Comme on pouvait s'y attendre, le tour de vis qu'Ottawa vient de donner au programme des travailleurs étrangers temporaires (TET) ne satisfait personne. Disons-le franchement: l'utilisation de main-d'oeuvre importée est une question complexe qui requiert plus d'intelligence que les parties en ont manifesté jusqu'ici.

Deux cents mineurs chinois pour pouvoir démarrer l'exploitation d'une nouvelle mine en Colombie-Britannique. Des employés de banque à qui l'on demande de former les étrangers qui effectueront leur travail. Un entrepreneur qui fait venir des ouvriers irlandais pour travailler à la construction d'un hôpital à Winnipeg. Un programme dont l'utilisation a plus que triplé en 10 ans, permettant près de 340 000 travailleurs étrangers temporaires de gagner leur croûte au Canada à la fin de l'an dernier. Avec, en toile de fond, un taux de chômage qui reste obstinément collé au-dessus de 7%.

Il fallait vraiment que la pression soit intenable pour que le gouvernement Harper, peu porté sur la marche arrière, revienne sur deux décisions annoncées l'an dernier. La possibilité de payer les étrangers jusqu'à 15% moins cher que la main-d'oeuvre locale est éliminée, et l'analyse accélérée de la démonstration du besoin (AMT-A) suspendue jusqu'à nouvel ordre.

Les autres mesures annoncées lundi, comme l'obligation d'intensifier le recrutement local, l'interdiction d'exiger une autre langue que le français ou l'anglais et l'obligation de présenter un plan pour pourvoir les postes localement un jour, étaient déjà toutes dans le dernier budget.

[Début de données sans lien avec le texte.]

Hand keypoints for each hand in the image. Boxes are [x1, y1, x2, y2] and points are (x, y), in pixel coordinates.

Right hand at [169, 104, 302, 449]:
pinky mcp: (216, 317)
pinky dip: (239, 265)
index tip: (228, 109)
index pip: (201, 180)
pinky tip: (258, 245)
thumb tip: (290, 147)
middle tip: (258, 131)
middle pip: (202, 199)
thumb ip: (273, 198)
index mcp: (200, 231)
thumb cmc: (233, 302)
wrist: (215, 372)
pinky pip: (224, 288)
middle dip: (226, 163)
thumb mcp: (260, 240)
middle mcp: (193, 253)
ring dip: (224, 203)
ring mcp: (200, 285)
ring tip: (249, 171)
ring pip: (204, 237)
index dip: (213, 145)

Les lobbys d'entreprises trouvent que c'est trop, les regroupements de travailleurs pas assez. Tous devraient respirer par le nez.

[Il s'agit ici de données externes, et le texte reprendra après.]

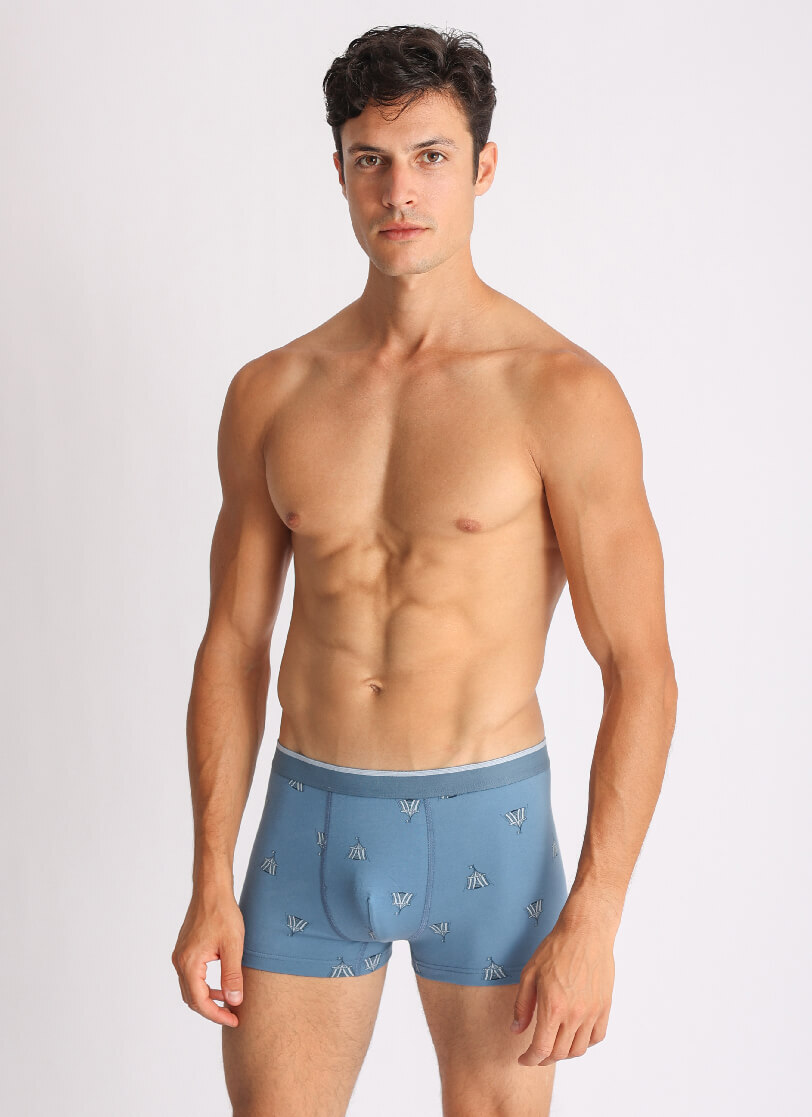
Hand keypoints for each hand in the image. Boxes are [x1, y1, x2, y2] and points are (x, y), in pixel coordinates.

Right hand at [172, 889, 245, 1027]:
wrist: (211, 889)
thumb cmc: (223, 914)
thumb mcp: (233, 946)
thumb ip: (232, 975)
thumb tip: (234, 1001)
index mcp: (189, 963)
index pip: (200, 1001)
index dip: (217, 1015)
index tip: (234, 1019)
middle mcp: (180, 962)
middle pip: (192, 998)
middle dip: (212, 1010)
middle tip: (232, 1015)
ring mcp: (180, 955)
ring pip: (190, 988)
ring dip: (207, 998)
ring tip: (228, 1001)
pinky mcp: (184, 950)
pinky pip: (191, 976)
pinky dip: (204, 985)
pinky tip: (220, 983)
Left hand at [510, 916, 614, 1065]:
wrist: (586, 932)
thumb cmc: (556, 948)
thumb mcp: (530, 973)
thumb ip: (522, 1006)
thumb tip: (516, 1031)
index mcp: (552, 1007)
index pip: (541, 1049)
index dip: (530, 1060)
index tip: (523, 1059)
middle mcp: (574, 1014)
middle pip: (559, 1053)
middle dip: (543, 1058)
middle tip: (535, 1052)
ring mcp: (592, 1012)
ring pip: (578, 1050)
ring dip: (563, 1053)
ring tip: (554, 1044)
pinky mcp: (605, 1007)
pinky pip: (596, 1037)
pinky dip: (584, 1043)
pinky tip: (574, 1035)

Les employeurs ont des besoins bien réels. Mais ils doivent aussi comprendre qu'il s'agit d'un sujet sensible où la légalité n'excuse pas tout. Si les dirigeants de HD Mining avaient su dire combien d'années il leur faudrait pour former toute la main-d'oeuvre canadienne dont ils ont besoin, et si la Banque Royale avait exigé de son sous-traitant que le travail imparti soit accompli par de la main-d'oeuvre locale, on n'en serait pas là.

Syndicats et regroupements de travailleurs étrangers ont aussi des préoccupations légitimes. Mais leur discours parfois simpliste (opposer le nombre de chômeurs canadiens au nombre de TET, exiger le statut d'immigrant reçu pour tous les TET) n'aide pas leur cause.

Il ne suffit pas, comme on nous le promet à Ottawa, que les Canadiens aient priorité sur les emplois locaux. Il faut aussi s'assurer, lorsqu'ils n'ont pas les compétences requises, qu'ils puissent les acquérir pour occuper ces postes. Et demeurer à l'affut des effets pervers pour éviter, par exemple, que les conditions de travail de certains emplois se dégradent au point où seuls des TET acceptent de les occuper.

Le tournevis, dans les circonstances, demeure plus indiqué que le marteau. Et encore, à condition de s'en servir avec doigté.